Back during the Renaissance period European culture got reacquainted with antiquity and fell in love with it. Gradually the love to old-age monuments became a pillar of European culture, a kind of antithesis to the unreserved appeal to progress. But the passion for the past embodied in architecture remains a privilege for a minority. Of course, not the minority that owns the greater part of the national wealth, but those caring people, whom culture expert and philosopher Hryhorii Pomeranz calls a “creative minority,” and for whom fragments of the historical canvas of a city closely intertwine with their personal recollections and experiences. So you won’t find any panoramic or “glamor” shots of the city in the exposition of the cycle’s first exhibit, dedicated to Kyiv, titled “A Disappearing City.” Thus, in the works of the artists whose names are already part of the city itself — like Yurii Khymych, Halyna Hryhorieva, Yakym Levych, Borys Rapoport, Mykhailo Veinstein, Zinaida Volkovynska, Hryhorii Sokyrynsky, and Oleksandr Vovk — you can see the ruins of the Kyiv University, find yourself on a dark evening street, peep at a cozy Pechersk courtyard through a window, or feel the freshness of a chestnut alley. The authors are somehow present in their respective works, a demonstrative reminiscence of that which we are not able to remember.
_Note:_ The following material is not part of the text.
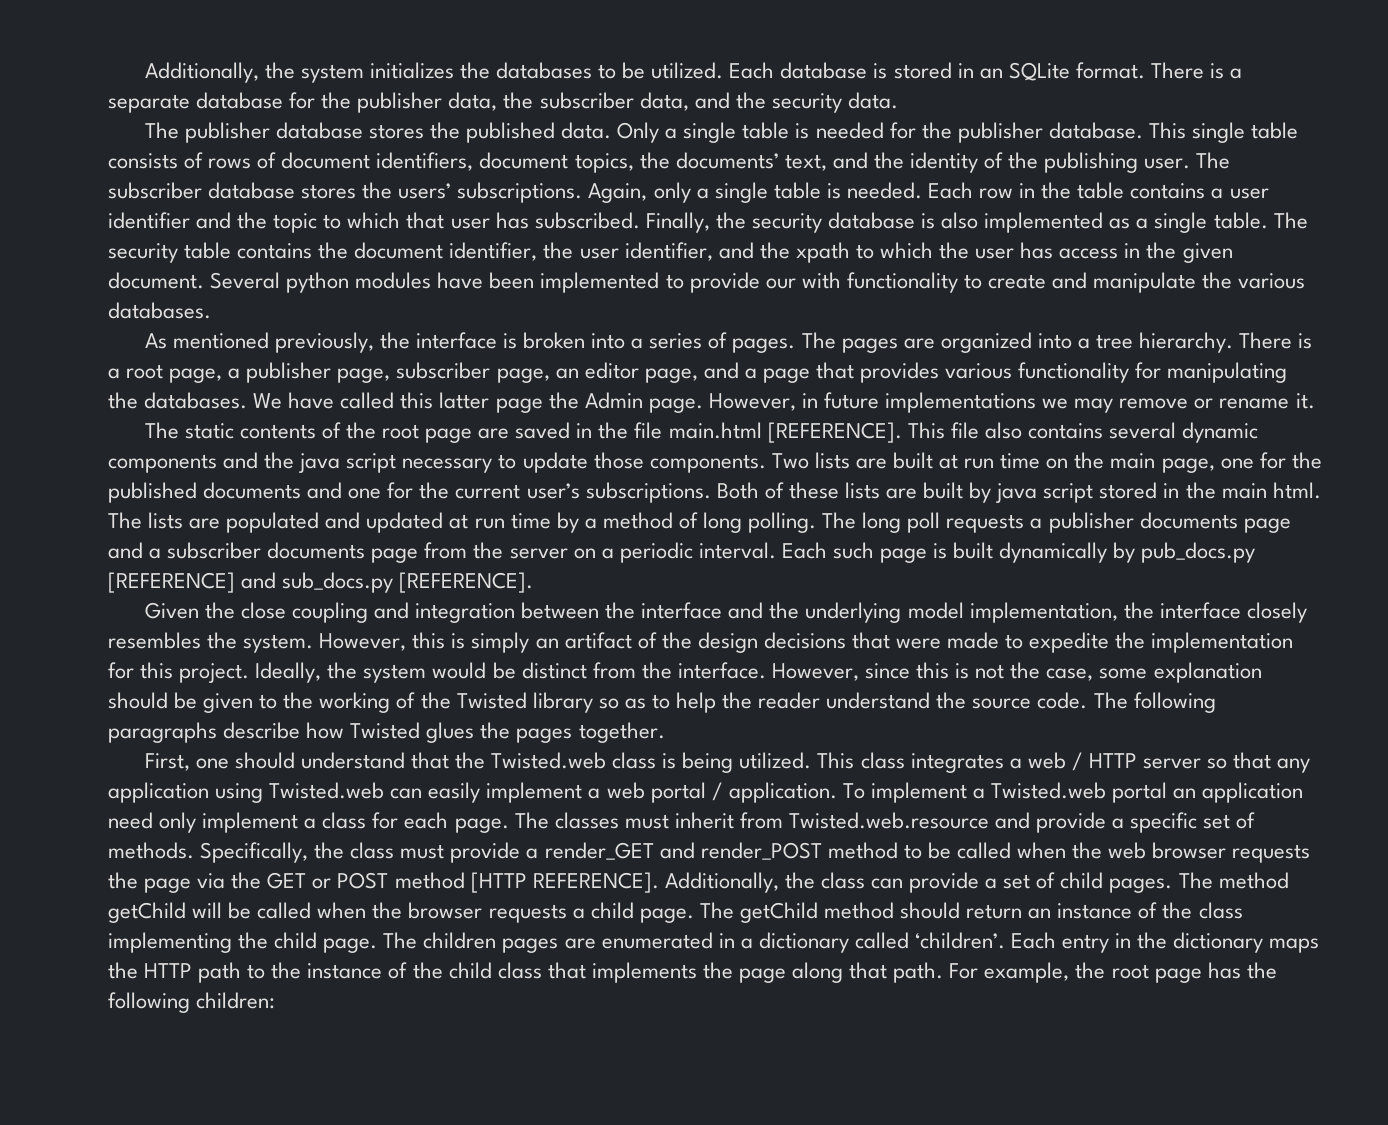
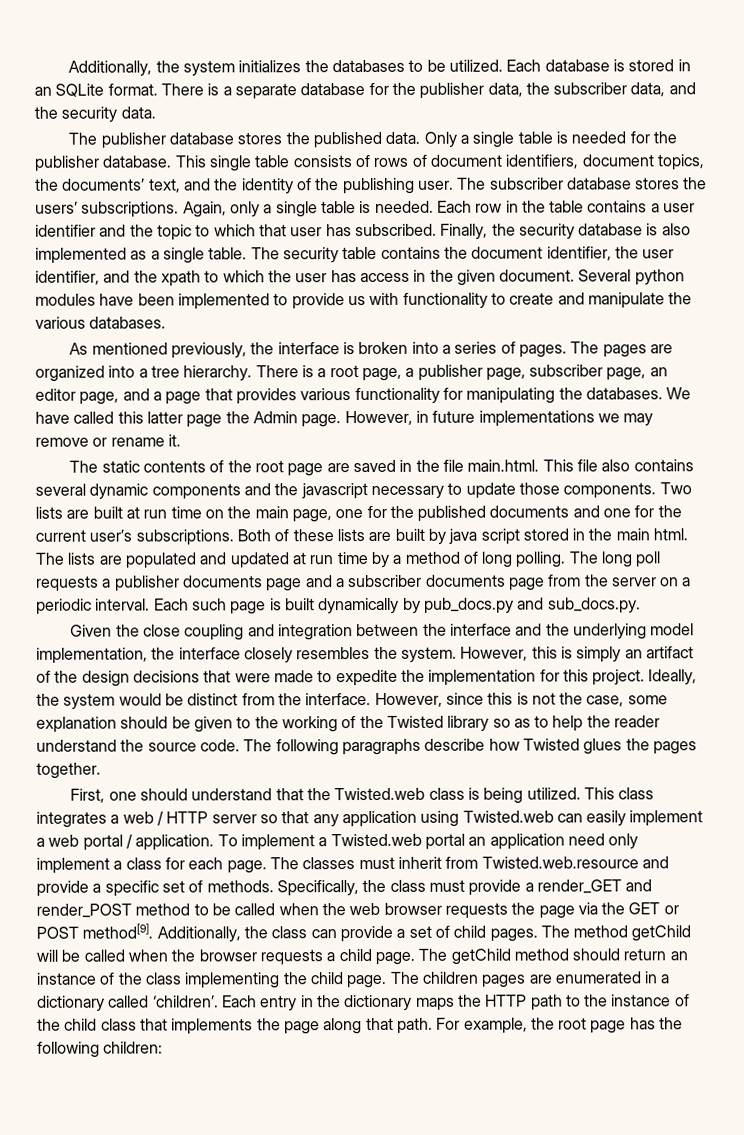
[765,278,796,289] our -> [347,296,366,306] us
[668,422,902,443] main.html [REFERENCE]. -> [467,459,540,472] main.html.
[298,453,397,473] java script -> [300,483,368,500] javascript
[108,572,534,593] [REFERENCE] and sub_docs.py [REFERENCE]. -> [517,597,641,614] and sub_docs.py.
[394,872,659,893] method [HTTP REFERENCE]. -> [82,923,154,939] method[9].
The works of the famous Sixtiers are exhibited along with the contemporary works by Liubov Rapoport, Olena Ahamian, Oleksii Apollonov and others. Olena Pryduvalova, who loves the city dearly, sees Kyiv, washed by the rain, through the windows of her studio, whereas the masterful hand of Pinkhas Fishek turns the boring Berezniaky nine-storey buildings into eastern pagodas. Architecture is a bridge through which we receive the memories of our parents and pass them on to our children — this is how the civilization is preserved and spread.

The quasi-fanatical belief that “new is always better,” erodes memories and makes life insipid. And when, at first sight, the least important buildings are destroyed, one or another thread, which supported the spirit of those living in that place, is broken.

A lack of understanding of this quality of old houses is the main sin of many of our compatriots, as is the illusion that a replica can be as good as the original.

The exhibit “A City in the Framework” will be open at the KalytaArtKlub (Kyiv, 6 Bohomolets St.) till July 16.